Но в Марокко он не попадет.
Лишь во Франции
Настал черед поездки, которой он боится. К этой поездке, где ему стукнет пятьдесят, вели его маршем слепых все поездки его жизни. Вылазка с Робертом в Италию. Французские каникулы с Фредди. Гонка через всю страну в Сан-Франциско после колледжа, в гости к какому-то Льюису. Детские походы с отцом, в основном по полям сражений Гражданской войны. Артур часто вспоминает, как искал в траве патроны, а нашел – о, чудо из чудес! – наконечник стрелы (вероятно, подброшенный отцовской рукой). Вспоминает игры в ножички, когда ему, маленькому и неуклюжему, давали складной нож, и он трусливо бросал его, точно ядовитую змею, а один раз даже умудрился вонзить в настоящую змею (раздавленного ужа). Вспоминает картошку в фольге. Страшилки про золотую руку[78] у костра. В отблесках пламени – отцовское ликование. До чего дороги эти воспоминания! (Годы спустя он обнаружит в отцовской библиотеке книгу «Растим натурала», где синей ручкой будут выделены советы отцам по воспитанию сыновей-хлюпиков: походы по полям сражений, ножички, страшилки у костра – но даже это открытие не разрушит герметичного счастья его детства.) Ему всегда казалось, что его странствия стихийны, как движение звезд по небу; и только теперь он разглядел протянувшийся над его жизнью пояс созвездий. И вот вступает в свои права Скорпион.

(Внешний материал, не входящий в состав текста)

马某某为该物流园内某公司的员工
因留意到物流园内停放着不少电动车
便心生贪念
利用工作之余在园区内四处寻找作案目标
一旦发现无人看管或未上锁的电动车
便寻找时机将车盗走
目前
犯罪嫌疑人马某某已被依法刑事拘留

Лишь уверен, что из Берлина полетит в Марокко с короткой пересадкой в Париже. Он ни о чем не жалеет. Он ничего не оставил позади. Последние песчинки в часах, отмеряющих первые пятьдесят лет его жизни, будут песчинками Сахары.

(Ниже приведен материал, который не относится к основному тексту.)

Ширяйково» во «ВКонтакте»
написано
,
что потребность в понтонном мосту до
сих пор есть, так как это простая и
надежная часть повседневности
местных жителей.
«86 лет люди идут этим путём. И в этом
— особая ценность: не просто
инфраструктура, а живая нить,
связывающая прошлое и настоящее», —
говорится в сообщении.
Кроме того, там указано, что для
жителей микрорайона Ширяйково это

Но в Марокко он не попадет.
В Париже: проблема. Всю жизнь Артур Лишь ведет борьбу с системой такс-фри. Как гражданин США, он вправе требовать возмещения налогов на сделанные в Европе покупки. Когда ты стоишь в магазине и в руках у тебя конверт с заполненными формами, тебе кажется, что все очень просто. Поставить штамп на таможне, найти офис возврата, забрать деньги. Но Лишь уже выучил все их трюки. Закрытое окошко на таможне, ремонт в офисе возврата, упрямцы, требующие, чтобы вы предъявили товары, которые уже сдали в багаж; да проще получить визу в Мьянму. Однажды в аэропорту Шарль-де-Голль ему вообще не смогли ответить, где у них офис возврата. В другой раз, получив штамп, он бросил конверт в мусорку, коварно притворившуюся почтовым ящиком. Снова и снова он терпел поражение. Но только не в этот раз. Он вернет чертов налог, чего бы это ни стоило. Спустив уйму денег после победы в Турине (голубая блуза из шамбре с широкой полосой снизу, как на полароидном снимке), он специально приехал в миланский аэропорт на час раньше и понес обновку на таможню, но там ему с прискорбием сообщили, что он сможет оформить возврат, только когда покинет Евросоюз, то есть в аэропорту Парижа перед отбытием в Африку. Но это его не сломило. В Берлине он применил ту же тактику и получил тот же ответ (от рыжей всклокоченной дамочки на гневном берлинском). Это тоже его не сломило. Однако в Париже его ждет сюрприз: рыжая всклокоченная дамочка вернулась, только теперь на ней очки в форме песочных часов, – либо это ее сестра-близнец. «Мы не принимаем Ирландию», – говорит она на ледяном английском. По роковой случайности ему дали ирландский конверт; но чеки в нем итальянские. «Это Италия! – спорит он, но дамочка качает головой. – Италия! Италия!» Правда на его стороне, но, повысив голос, он проиграл; внутри у него плещется знакомое чувство тревоги. Наверняка она это учуяла. «Теперь вы должны отправить конверт по почте», – говорит она. Взяв себя в руки, он спрашивает, где же тут почта. Мельком взглянув на него сквозь толстые стекла очков, без тени улыбки она произносит эти волшебные слова: «В аэропорту почты нет».